Project worker at The Salvation Army Youth Outreach Service (YOS) Stafford (QLD) site, Wayne Norford agrees that mentoring ‘is the real gold’ in the program, especially for those young people who may not have had healthy adult role models.

 

(Mentors are vigorously screened and a camera operates in the car at all times.)

Wayne says:  “Often a real rapport is developed while seeing each other once or twice a week for 70, 80, 90 hours and these young people see there are good people in this world.

 “While we need more mentors to keep up with demand -- and particularly would love to see some from within The Salvation Army -- the quality of mentors we do have is outstanding.”

(Recently, two regular mentors from the Stafford site were awarded scholarships in the 2018 The Salvation Army (TSA) Fellows Program (sponsored by Aged Care Plus) which will enable then to train to become fully accredited driving instructors.)

In the later stages of the program, the YOS participants are also encouraged to give something back to the community in terms of service or volunteering.

 

“This program ticks so many boxes,” Wayne continues.  “It is the closest thing we have in Australia to a rite of passage to adulthood.”

 

He says: “The young people get a driver’s licence and these are kids that don’t have mums and dads and vehicles at their disposal.

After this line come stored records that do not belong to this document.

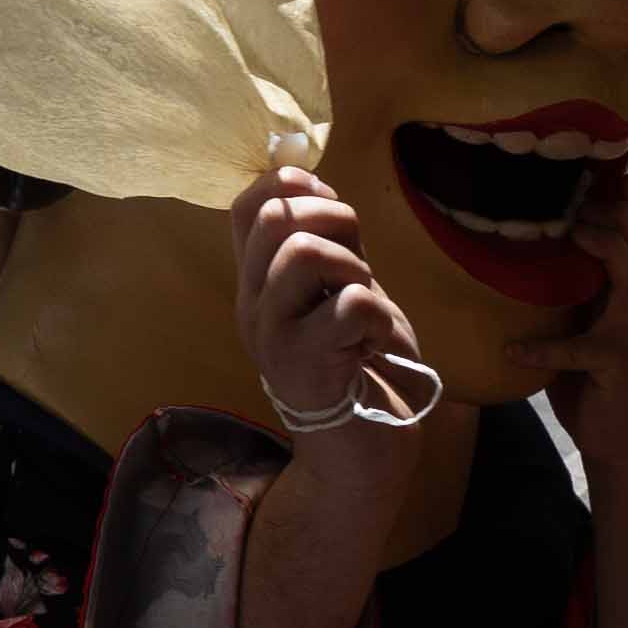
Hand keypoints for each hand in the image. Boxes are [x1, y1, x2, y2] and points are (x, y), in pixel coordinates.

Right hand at [227, 163, 429, 439]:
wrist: (364, 452)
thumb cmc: (359, 368)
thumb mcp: (340, 289)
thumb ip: (326, 242)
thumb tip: (308, 176)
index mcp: (258, 283)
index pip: (248, 205)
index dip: (294, 187)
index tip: (336, 219)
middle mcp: (252, 306)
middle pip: (275, 218)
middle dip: (334, 221)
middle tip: (357, 266)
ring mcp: (272, 337)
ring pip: (303, 253)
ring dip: (353, 268)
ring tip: (364, 306)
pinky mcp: (303, 366)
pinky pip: (350, 304)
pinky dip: (378, 316)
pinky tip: (375, 344)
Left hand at [544, 160, 627, 450]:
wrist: (612, 441)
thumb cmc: (583, 384)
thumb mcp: (564, 332)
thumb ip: (549, 302)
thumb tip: (498, 268)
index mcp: (613, 296)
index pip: (627, 240)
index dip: (622, 205)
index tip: (606, 170)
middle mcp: (625, 308)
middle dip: (617, 212)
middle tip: (585, 191)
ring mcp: (623, 334)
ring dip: (604, 249)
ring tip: (573, 231)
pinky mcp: (613, 365)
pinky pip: (580, 349)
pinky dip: (545, 348)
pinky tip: (515, 349)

A lot of them are really quite trapped by lack of opportunity. We don’t stereotype -- but many have been severely disadvantaged and felt like failures and start with a lot of negative self-talk going on.

“One boy who came in felt trapped and isolated (and was suicidal)- but after starting the program, he literally got moving in his mind. His confidence grew and then a few months down the road he started applying for a course – now he’s got a qualification and a licence and his life is really moving forward,” Wayne says.

“We see those sorts of transformations all the time!”